EXERCISE GOAL:
Reproduce exactly, with no other output, every line of the data below from the line containing "ants to make allocation for a" to the end, inclusive.

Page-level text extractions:
....................
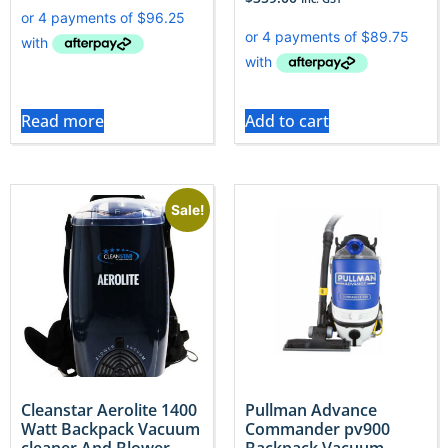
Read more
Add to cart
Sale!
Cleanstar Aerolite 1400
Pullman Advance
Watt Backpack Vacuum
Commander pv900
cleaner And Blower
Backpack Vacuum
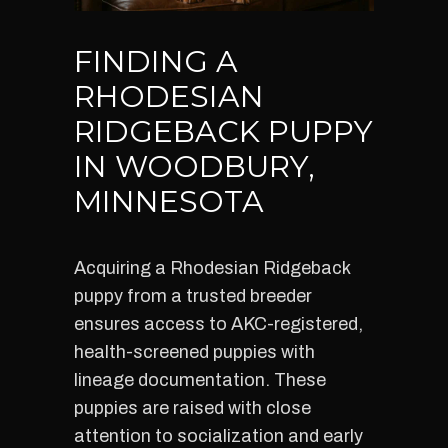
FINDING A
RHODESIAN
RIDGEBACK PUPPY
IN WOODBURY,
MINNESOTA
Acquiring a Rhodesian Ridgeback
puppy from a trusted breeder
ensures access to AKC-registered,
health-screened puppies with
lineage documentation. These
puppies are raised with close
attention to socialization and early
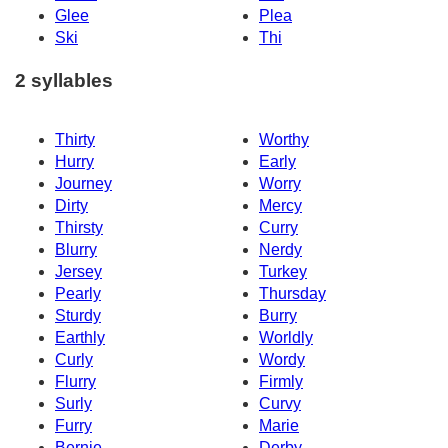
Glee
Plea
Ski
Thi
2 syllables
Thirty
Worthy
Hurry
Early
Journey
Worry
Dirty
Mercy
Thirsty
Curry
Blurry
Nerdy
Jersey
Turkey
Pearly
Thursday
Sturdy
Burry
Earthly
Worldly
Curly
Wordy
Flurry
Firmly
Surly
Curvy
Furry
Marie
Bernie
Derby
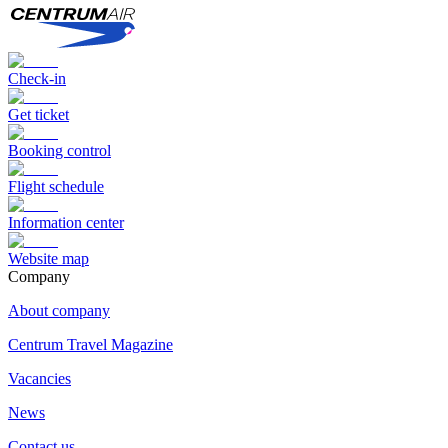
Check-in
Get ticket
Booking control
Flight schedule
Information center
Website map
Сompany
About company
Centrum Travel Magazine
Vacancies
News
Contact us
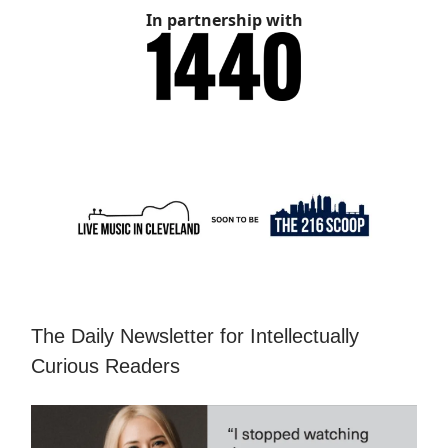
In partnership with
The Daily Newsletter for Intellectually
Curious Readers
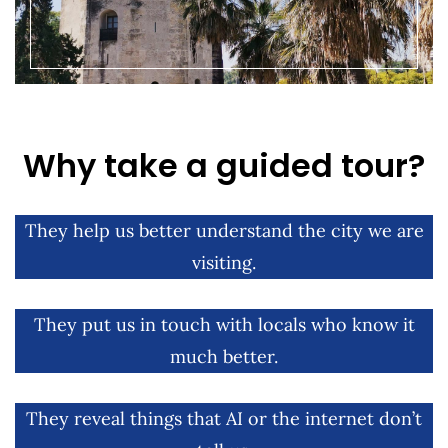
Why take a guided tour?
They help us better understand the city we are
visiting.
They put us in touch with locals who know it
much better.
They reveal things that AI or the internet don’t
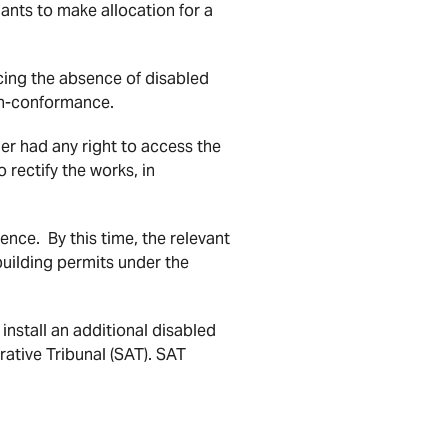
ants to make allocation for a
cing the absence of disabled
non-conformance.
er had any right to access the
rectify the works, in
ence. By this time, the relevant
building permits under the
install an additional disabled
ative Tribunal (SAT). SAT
....................
TASK RESPONSE:
ants to make allocation for a
cing the absence of disabled
non-conformance.
er had any right to access the
rectify the works, in
ence. By this time, the relevant
building permits under the
install an additional disabled
ative Tribunal (SAT). SAT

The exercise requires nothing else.